Twinkle Twinkle little star

When i was little, someone told me to make a wish on the first star i saw to appear for the night. So, i wished for happiness. I've probably made a billion wishes on happiness alone. I couldn't tell you how many times Ive wished upon the first star i see appear for the night. I never wished for ridiculous things, like a million bucks. Although, it would be nice. It was always simple.

Happiness comes and goes. Im usually pretty optimistic about life, and when i get down it only takes a second for me to get back up. Right now, i would say im the happiest ive been in a really really long time. So granted, that wish i know without a doubt will always be true.

For so long, since i was 15 or so, i have wished for the "Prince Charming" to find me. This one might seem ridiculous to some, but its every girls wish. There were a few that could have fooled me, but soon were revealed to be fakes, or frauds. One might have been close, but not close enough. As i got a little older, my dreams of the handsome man arriving on the white stallion were diminishing. I started loosing hope and stopped wishing.

About a year and a few months ago, One night, while sitting in my bed, i was looking out my window- the stars were beautiful. Of course there were about a trillion of them, not one was the "first star" to be seen for the night. I closed my eyes and wished for the world to send the right man to me. I could have repeated it a hundred times, maybe even fell asleep saying it over and over. After that, i continued on with life with this thought in the back of my mind, always wishing on that "star".
A few charmers, but surely not any of which were near prince, came, and went. I still carried on.

Months passed, and i was so busy looking up wishing, and waiting. I forgot to look in front of me. Eventually the slight tap on the shoulder and a clearing of a the throat caught my attention. (Okay...so it might have been a little more noticeable than that.)
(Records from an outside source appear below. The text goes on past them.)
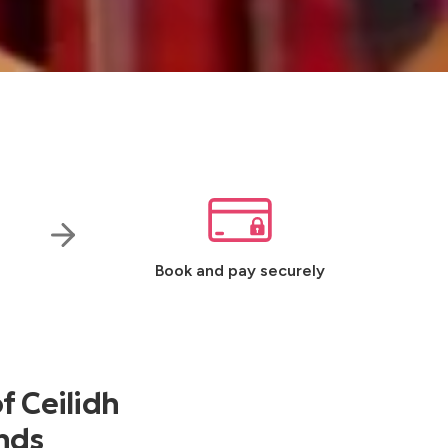
Book and pay securely
f Ceilidh
ands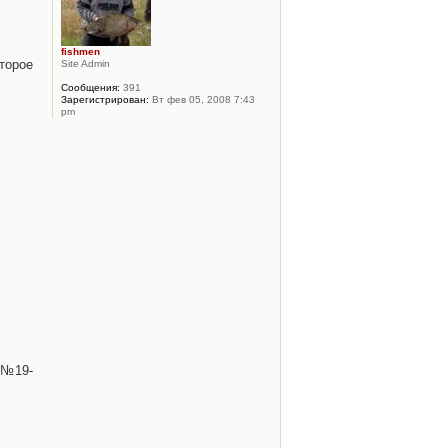
fishmen
торое
Site Admin
Сообщения:
391
Зарегистрирован:
Вт фев 05, 2008 7:43
pm
 №19-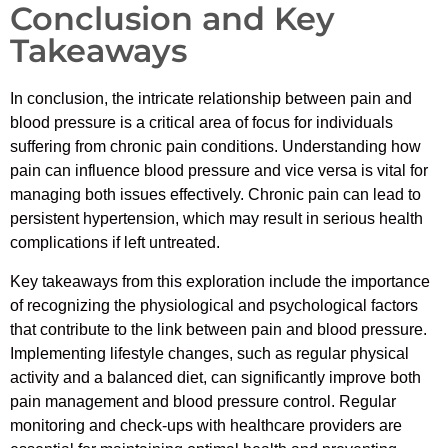
Conclusion and Key
Takeaways
In conclusion, the intricate relationship between pain and
blood pressure is a critical area of focus for individuals
suffering from chronic pain conditions. Understanding how
pain can influence blood pressure and vice versa is vital for
managing both issues effectively. Chronic pain can lead to
persistent hypertension, which may result in serious health
complications if left untreated.
Key takeaways from this exploration include the importance
of recognizing the physiological and psychological factors
that contribute to the link between pain and blood pressure.
Implementing lifestyle changes, such as regular physical
activity and a balanced diet, can significantly improve both
pain management and blood pressure control. Regular
monitoring and check-ups with healthcare providers are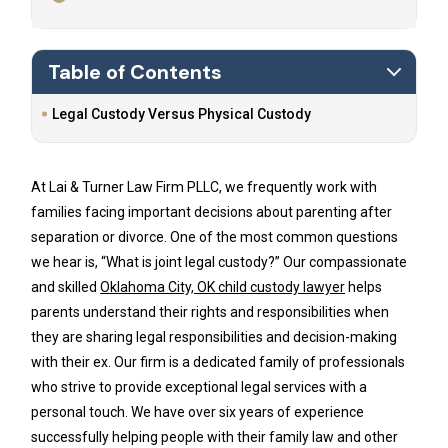
Table of Contents
Legal Custody Versus Physical Custody
At Lai & Turner Law Firm PLLC, we frequently work with
families facing important decisions about parenting after
separation or divorce. One of the most common questions
we hear is, “What is joint legal custody?” Our compassionate
and skilled
Oklahoma City, OK child custody lawyer
helps
parents understand their rights and responsibilities when
they are sharing legal responsibilities and decision-making
with their ex. Our firm is a dedicated family of professionals
who strive to provide exceptional legal services with a
personal touch. We have over six years of experience
successfully helping people with their family law and other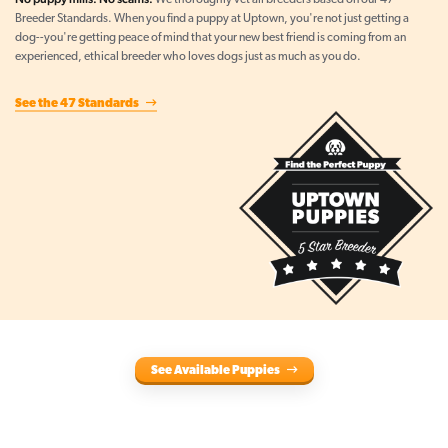
We thoroughly vet all breeders based on our 47
Breeder Standards. When you find a puppy at Uptown, you're not just getting a
dog--you're getting peace of mind that your new best friend is coming from an
experienced, ethical breeder who loves dogs just as much as you do.
See the 47 Standards
See Available Puppies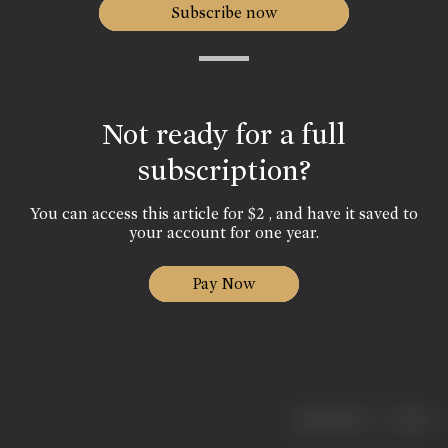
Subscribe now
Not ready for a full
subscription?
You can access this article for $2 , and have it saved to
your account for one year.
Pay Now
|
< previous
next >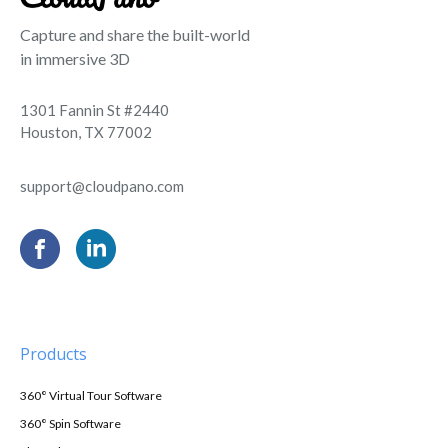
Capture and share the built-world
in immersive 3D
1301 Fannin St #2440
Houston, TX 77002
support@cloudpano.com
Products
360° Virtual Tour Software
360° Spin Software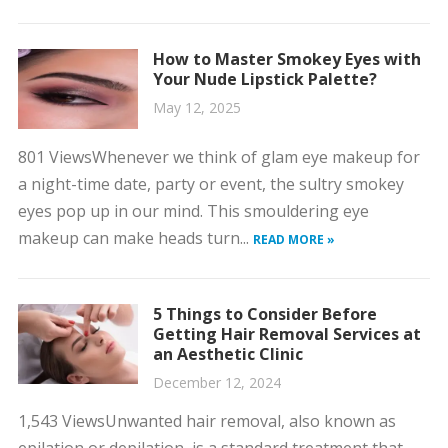
How to Master Smokey Eyes with
Your Nude Lipstick Palette?
May 12, 2025
801 ViewsWhenever we think of glam eye makeup for
a night-time date, party or event, the sultry smokey
eyes pop up in our mind. This smouldering eye
makeup can make heads turn...
READ MORE »
5 Things to Consider Before
Getting Hair Removal Services at
an Aesthetic Clinic
December 12, 2024
1,543 ViewsUnwanted hair removal, also known as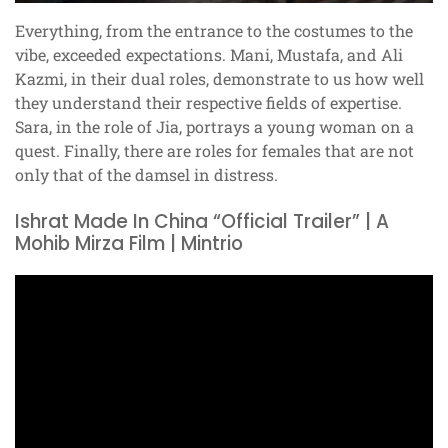
Everything, from the entrance to the costumes to the
vibe, exceeded expectations. Mani, Mustafa, and Ali
Kazmi, in their dual roles, demonstrate to us how well
they understand their respective fields of expertise.
Sara, in the role of Jia, portrays a young woman on a
quest. Finally, there are roles for females that are not
only that of the damsel in distress.
Ishrat Made In China “Official Trailer” | A
Mohib Mirza Film | Mintrio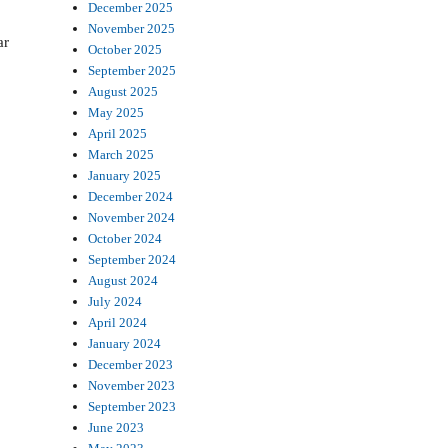
December 2025
November 2025
ar
October 2025
September 2025
August 2025
May 2025
April 2025
March 2025
January 2025
December 2024
November 2024
October 2024
September 2024
August 2024
July 2024
April 2024
January 2024
December 2023
November 2023
September 2023
June 2023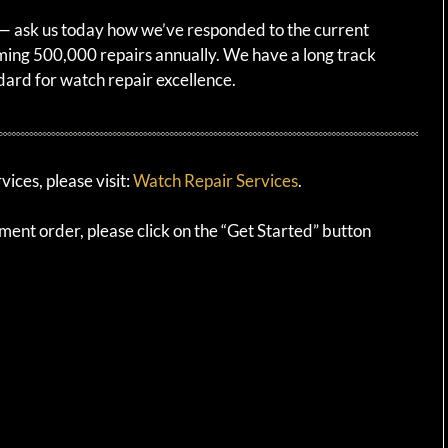
e — ask us today how we’ve responded to the current
ing 500,000 repairs annually. We have a long track
dard for watch repair excellence.
ices, please visit:
Watch Repair Services
.
ement order, please click on the “Get Started” button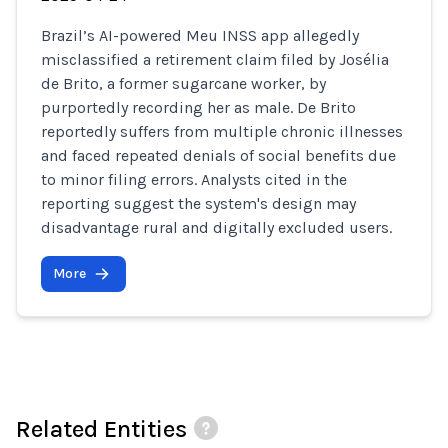
Brazil’s AI-powered Meu INSS app allegedly
misclassified a retirement claim filed by Josélia
de Brito, a former sugarcane worker, by
purportedly recording her as male. De Brito
reportedly suffers from multiple chronic illnesses
and faced repeated denials of social benefits due
to minor filing errors. Analysts cited in the
reporting suggest the system's design may
disadvantage rural and digitally excluded users.
More
Related Entities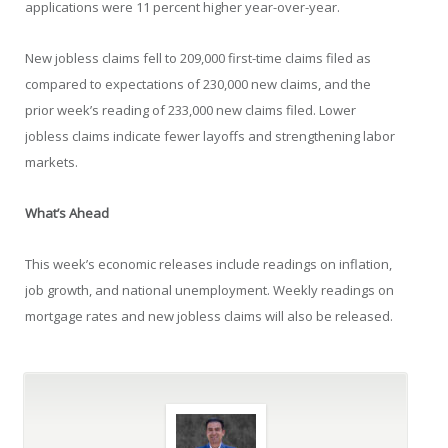
applications were 11 percent higher year-over-year.
New jobless claims fell to 209,000 first-time claims filed as
compared to expectations of 230,000 new claims, and the
prior week’s reading of 233,000 new claims filed. Lower
jobless claims indicate fewer layoffs and strengthening labor
markets.
What’s Ahead
This week’s economic releases include readings on inflation,
job growth, and national unemployment. Weekly readings on
mortgage rates and new jobless claims will also be released.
Well, world, thank you. My wish has been granted. Now i am happy, and he is here!

Tuesday, March 22, 2011

The Dreamcatcher

Sitting here on the edge, i look down upon all the little lights glittering below my toes. I am on the top of the world, with only a cup of wisdom in my hand. I can do anything i want. But what? I ask this question every day. Every second. WHAT TO DO?
I have the world at my feet and all i do is sit there and gaze. Being a Sagittarius, i change my mind a lot. I am okay with this though. I like to experience new things, and have new ideas flutter across my mind.

A Little girl sits in class learning about "Growing up", the teacher passes out a piece of paper explaining to think about what they want to be when they "Grow Up" and to write it down, and draw a picture of themselves in that profession. The little girls mind goes wild. She often dreams of being a ballet dancer, but also wants to be a mom, and then creates an entire life with here little mind. She smiles and draws a picture of her holding a baby wearing a ballet tutu. Soon enough the little girl "Grows up" and realizes its nearly impossible to live off of dancing in ballet, gets a full-time minimum wadge job and tosses the dream she once had in the trash. She also realizes that babies are by no means easy, and puts that dream in the back of her mind.

Why cant life be as simple as writing down what we dream and drawing a picture and having it come to life?

Well, as i was before, I will sit with the world twinkling at my toes listening to Bob Marley, and holding the cup of wisdom and dream my dream of what i want to be when i "Grow Up".